Built from Market Pulse scans across 7 tracked competitors: 2026-07-01 (baseline), 2026-07-03.

Grant literacy is table stakes, not a differentiator

Every consultancy in the set leads with PSG/EDG/ECI grant framing, not raw product value. If Meiree only competes on “we know the grants,” that’s not enough — everyone here already claims that.

Two operating models, split roughly evenly

  • Solo/founder-led: Dr Nick Tung, Terris, SGAI Studio (single founder, no team page). Lean, personal-brand-driven, fast to move.
  • Structured/scaling: eFusion Technology (21-year incumbent), Pertama Partners (funded-feeling, 5 offices, active hiring), Peakflo (YC-backed product). More credibility, slower to pivot.

ADV Digital Labs sits in between — no named founder, but an aggressive pilot-refund/equity-option go-to-market that reads like a company trying to scale fast.

Pricing is almost universally hidden

Only Terris (flat S2k–5k/month role redesigns) disclose real numbers. Everyone else gates pricing behind a quote or call — sales-led motion is the norm here, not self-serve.
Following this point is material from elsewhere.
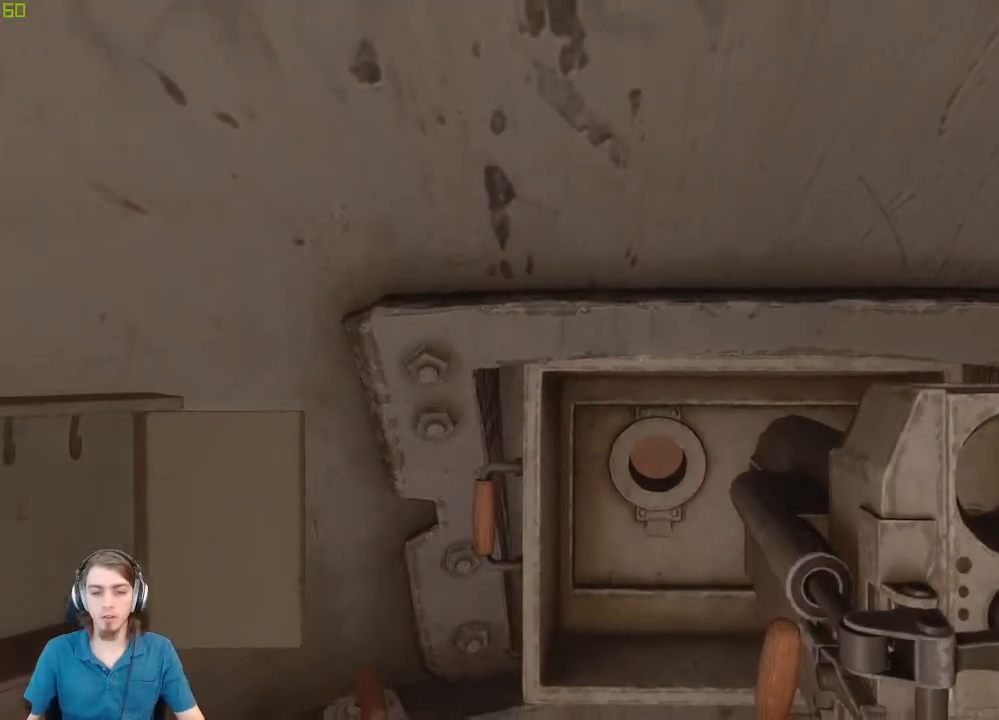
{"keys": [], "mouse": [], "events": []}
Whitespace: the “cloud” half is thin

Only eFusion’s “CTO-as-a-Service” line meaningfully touches enterprise cloud leadership, Meiree’s other pillar (18 years AWS/security specialty). Most competitors here are AI-implementation-first with grants as the wrapper — nobody is selling deep cloud infrastructure credibility the way Meiree can. Worth leaning into in positioning.
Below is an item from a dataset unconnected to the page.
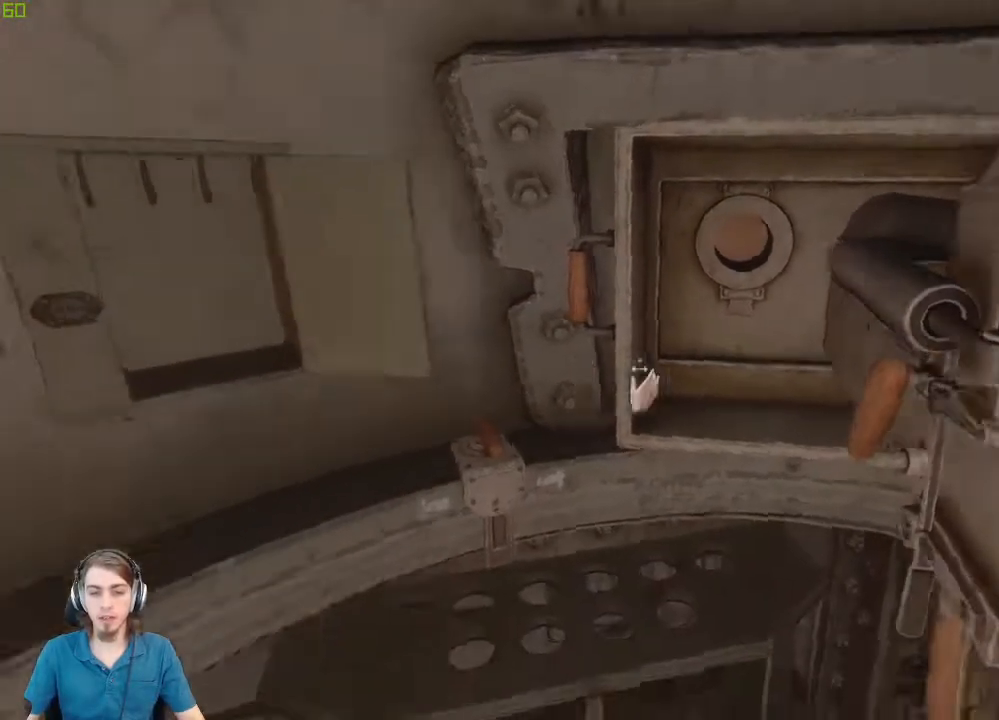
{"keys": [], "mouse": [], "events": []}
Pricing opacity is cracking (new, 2026-07-03)

Two days after the baseline noted “pricing is almost universally hidden,” two competitors flipped to full public pricing in the same window: Pertama Partners published a granular guide (hourly rates through 7-figure transformation deals) and Terris published full package tiers, undercutting its own baseline price by S$2,000 at the entry tier. eFusion also got its first real rate-card data point, via third-party review data rather than its own site. If this keeps trending, Meiree operating without public pricing becomes a comparative disadvantage rather than a neutral choice everyone shares — worth a deliberate decision either way, not drift.
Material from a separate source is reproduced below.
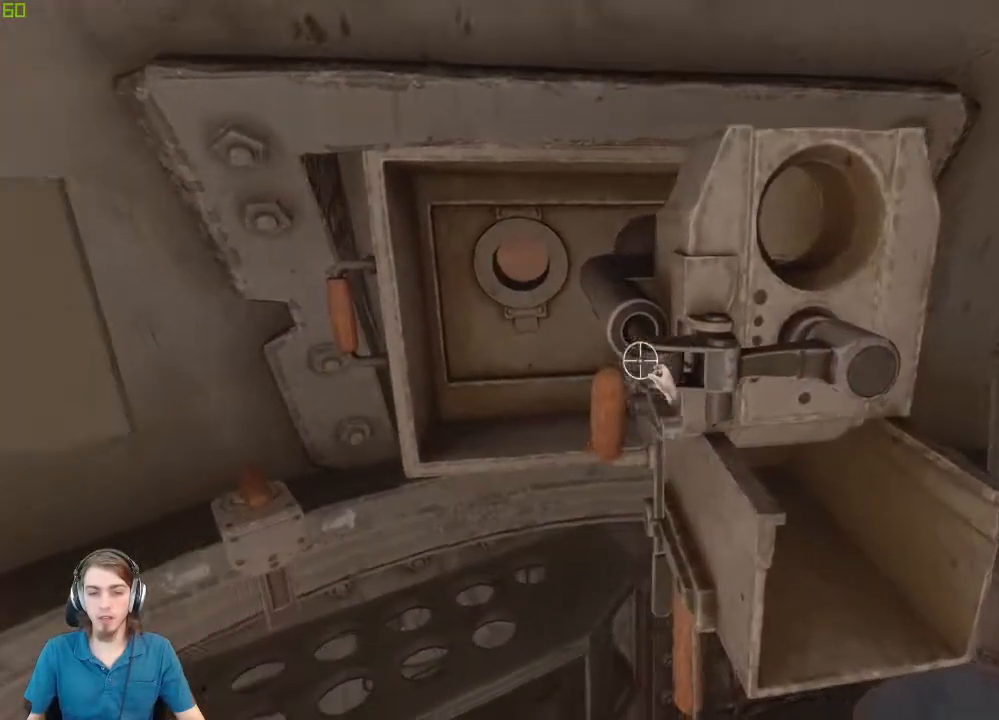
{"keys": [], "mouse": [], "events": []}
Grant messaging is intensifying beyond the AI-implementation set (new, 2026-07-03)

Peakflo, a product company (not a services rival), announced a “Singapore government partnership” and ran an SME webinar built entirely around PSG grant support. Dr Nick Tung published content specifically framing “consultant files your grant application for you” as a compliance red flag — a trust-based attack on a service model, not just a marketing push. Grant-adjacency is no longer confined to the direct-implementation-services peer set; it’s becoming table stakes across adjacent product and services categories too.